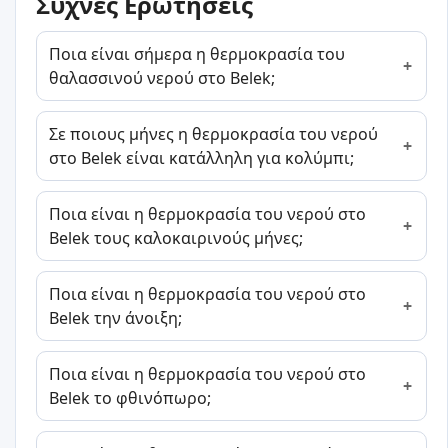
Συχνές Ερωτήσεις
Ποια είναι σήμερα η θερμοκρασία του
θαλασσινού νερού στο Belek;
Σε ποιους μήνες η θερμοκρασία του νερού
στο Belek είναι κατάλληλη για κολύμπι;
Ποια είναι η θερμοκρασία του νερού στο
Belek τους καλοκαιρινούς μήνες;
Ποια είναι η θερμοκρασία του νερού στο
Belek την άνοιξη;
Ποια είναι η θερμοκρασία του νερού στο
Belek το φθινόπωρο;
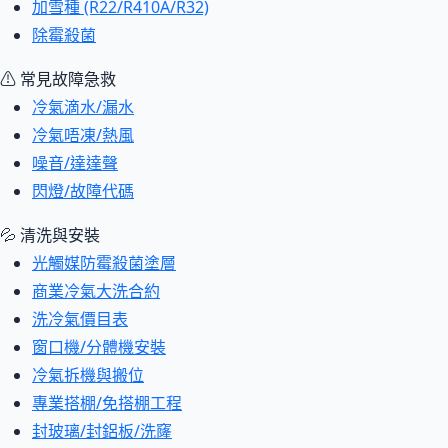
加雪種 (R22/R410A/R32)
除霉殺菌
⚠ 常見故障急救
冷氣滴水/漏水
冷氣唔凍/熱風
噪音/達達聲
閃燈/故障代碼
💦 清洗與安裝
光觸媒防霉殺菌塗層
商業冷氣大洗合約
洗冷氣價目表
窗口機/分體機安裝
冷氣拆機與搬位
專業搭棚/免搭棚工程
封玻璃/封鋁板/洗窿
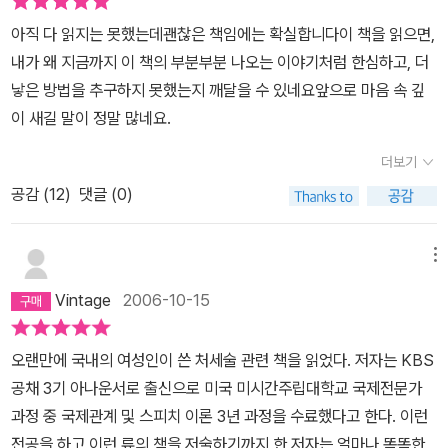
스럽게 맞받아치니 스트레스가 반으로 줄어버리는 느낌도 받았
아직 다 읽지는 못했는데괜찮은 책임에는 확실합니다이 책을 읽으면,
다. 그리고 나와 비슷한 유형도 만나볼 수 있었다. 나도 단점이 많
내가 왜 지금까지 이 책의 부분부분 나오는 이야기처럼 한심하고, 더
은 사람이니까. 고쳐야지 고쳐야지 다짐하면서도 고치지 못한 나의
낳은 방법을 추구하지 못했는지 깨달을 수 있네요앞으로 마음 속 깊
단점들을 책으로 다시 확인했다고나 할까 그러나 이 책은 구체적인
이 새길 말이 정말 많네요.
해결책을 원하는 분에게 적극적으로 권하고 싶은 책은 아니다. 글에
서 말하는 해결책이란 용건만 간단히..직설적으로..힘있게..군더더기
더보기
말은 없애고..할 말은 하고 살아라..당당하고 자신 있는 목소리로 정확
공감 (
12
)
댓글 (0)
하게 거절..거절할 때는 당당하고 정확하게 그리고 간결하게 'NO!'라
고 말해야 한다.누가 모르나? 이렇게 할 수 없으니 다들 고민하는 것
메뉴
이지...라는 퉁명스런 말이 나올 듯..이 책 제목에 호기심을 가진 나는
아니 당신은 이미 이런 종류의 책을 여러 권 읽어보았을 것이다. 타인,
Vintage
2006-10-15
상황, 자기자신을 이기는 법을 알고는 있지만 실천하는게 어려워 고
민하는 사람들이 대부분이니..이 책이 그리 도움이 되리라 생각하진
오랜만에 국내의 여성인이 쓴 처세술 관련 책을 읽었다. 저자는 KBS
않는다. 실천이 중요하다는 걸 다시 한 번 깨닫게 되었다. 아~ 그리
공채 3기 아나운서로 출신으로 미국 미시간주립대학교 국제전문가
고 삽화가 아주 인상적이었다..보는 이를 아주 유쾌하게 만드는 삽화
과정 중 국제관계 및 스피치 이론 3년 과정을 수료했다고 한다. 이런
였다. 뒤통수를 맞고 후회하며 땅을 치지 않으려면, 필요 이상으로
전공을 하고 이런 류의 책을 저술하기까지 한 저자는 얼마나 똑똑한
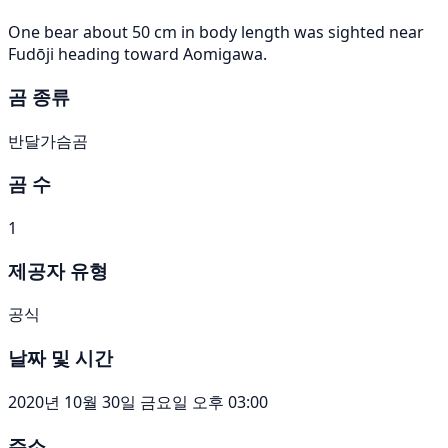
One bear about 50 cm in body length was sighted near
Fudōji heading toward Aomigawa.
곰 종류
반달가슴곰
곰 수
1
제공자 유형
공식
날짜 및 시간
2020년 10월 30일 금요일 오후 03:00
주소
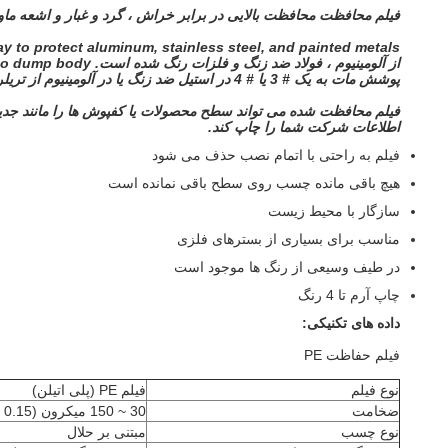
فیلم محافظت محافظت بالایی در برابر خراش ، گرد و غبار و اشعه ماو
ay to protect aluminum, stainless steel, and painted metals.
از آلومینیوم ، فولاد ضد زنگ و فلزات رنگ شده است.
 to dump body.
پوشش مات به یک # 3 یا # 4 در استیل ضد زنگ یا در آلومینیوم از تریلر روشن تانک (آینه) تا دور اندام محافظت می کند.
فیلم محافظت شده می تواند سطح محصولات یا کفپوش ها را مانند جدید 
اطلاعات شرکت شما را چاپ کند.
فیلم به راحتی با اتمام نصب حذف می شود
هیچ باقی مانده چسب روی سطح باقی نمانده است
سازگار با محیط زیست
مناسب برای بسیاری از بسترهای فلزی
در طیف وسیعی از رنگ ها موجود است
چاپ آرم تا 4 رنگ
داده های تکنیکی:
فیلم حفاظت PE
نوع فیلم
فیلم PE (پلی اتیلن)
ضخامت
30 ~ 150 میکرون (0.15 ~ 0.03 mm 0.03 میلی متر)
نوع چسب
مبتنی بر حلال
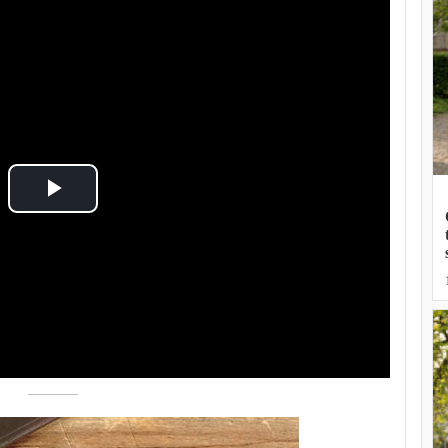
Play
Video
––––––––––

### Aim of the exercise
For this exercise, transcribe the data exactly but without its pictures.

### Response below
Συχνές Ερωτήσεις
Ποια είναι σήμερα η θερμοκρασία του
θαλασσινού νερού στο Belek;
Σε ποιους μήνες η θερμοκρασία του νερού
στο Belek είναι κατάλληλη για κολύμπι;
Ποια είναι η θερμοκρασία του νερού στο
Belek τους καλοκαιρινούς μήνες;
Ποια είναι η θερμοκρασία του νερού στο
Belek την άνοιξη;
Ποια είναι η θερμοκρασία του νερού στο
Belek το φθινόπωρο;
加雪種 (R22/R410A/R32)
除霉殺菌
⚠ 常見故障急救
冷氣滴水/漏水
冷氣唔凍/熱風
噪音/達達聲
閃燈/故障代碼
💦 清洗與安裝
光觸媒防霉殺菌塗層
商業冷氣大洗合約
洗冷氣價目表
窗口機/分體機安裝
冷氣拆機與搬位
專業搭棚/免搭棚工程
封玻璃/封鋁板/洗窿
스럽게 맞받아치니 스트레스가 반으로 줄어버리는 느낌도 받았
아직 다 읽지는 못했는데괜찮은 책임에는 확실합니다이 책을 읽으면,
다. 그리고 나와 비슷한 유형도 만나볼 수 있었다. 나도 단점이 많
내가 왜 지금까지 이 책의 부분부분 나오는 이야기처럼 한심하고, 더
은 사람이니까. 고쳐야지 고쳐야지 다짐하면서도 고치지 못한 나의
낳은 방법을 추구하지 못했는지 깨달을 수 있네요앞으로 마음 속 깊
단점들을 책으로 다시 확인했다고나 할까 그러나 이 책은 구체적인
이 새길 말이 정말 많네요.
해결책을 원하는 분에게 적극적으로 권하고 싶은 책은 아니다. 글에
서 말하는 해결책이란 용건만 간단히..직설적으로..힘있게..군더더기
더보기
말은 없애고..할 말은 하고 살아라..당당하고 자신 있는 목소리로 정확
공감 (
12
)
댓글 (0)
하게 거절..거절할 때는 당당하고 정확하게 그리고 간결하게 'NO!'라
고 말해야 한다.누가 모르나? 이렇게 할 수 없으니 다들 고민하는 것
메뉴
이지...라는 퉁명스런 말이 나올 듯..이 책 제목에 호기심을 가진 나는
아니 당신은 이미 이런 종류의 책을 여러 권 읽어보았을 것이다. 타인,
Vintage
2006-10-15
상황, 자기자신을 이기는 법을 알고는 있지만 실천하는게 어려워 고
민하는 사람들이 대부분이니..이 책이 그리 도움이 되리라 생각하진
오랜만에 국내의 여성인이 쓴 처세술 관련 책을 읽었다. 저자는 KBS
않는다. 실천이 중요하다는 걸 다시 한 번 깨닫게 되었다. 아~ 그리
공채 3기 아나운서로 출신으로 미국 미시간주립대학교 국제전문가
고 삽화가 아주 인상적이었다..보는 이를 아주 유쾌하게 만드는 삽화
과정 중 국제관계 및 스피치 이론 3년 과정을 수료했다고 한다. 이런
였다. 뒤통수를 맞고 후회하며 땅을 치지 않으려면, 필요 이상으로
전공을 하고 이런 류의 책을 저술하기까지 한 저자는 얼마나 똑똑한
One bear about 50 cm in body length was sighted near
Fudōji heading toward Aomigawa.
곰 종류
반달가슴곰
곰 수
1
제공자 유형
공식
날짜 및 시간
2020년 10월 30일 금요일 오후 03:00
주소
فیلم محافظت محافظت بالایی در برابر خراش ، گرد و غبار و اشعه ماو
ay to protect aluminum, stainless steel, and painted metals.
از آلومینیوم ، فولاد ضد زنگ و فلزات رنگ شده است.
 to dump body.
پوشش مات به یک # 3 یا # 4 در استیل ضد زنگ یا در آلومینیوم از تریلر روشن تانک (آینه) تا دور اندام محافظت می کند.
فیلم محافظت شده می تواند سطح محصولات یا کفپوش ها را مانند جدید 
اطلاعات شرکت شما را چاپ کند.
فیلم به راحتی با اتمام نصب حذف می شود
هیچ باقی مانده چسب روی سطح باقی نمانده است
سازگار با محیط زیست
مناسب برای بسیاری از بسترهای فلزی
در طیف وسیعی از رنگ ها موجود است
چاپ آرم تا 4 رنگ
داده های تکنیکی:
فیلم حفاظت PE
نوع فیلم
فیلم PE (پلی اتیلن)
ضخامت
30 ~ 150 میکرون (0.15 ~ 0.03 mm 0.03 میلی متر)
نوع چسب
مبتنی بر حلال
Play
Video
––––––––––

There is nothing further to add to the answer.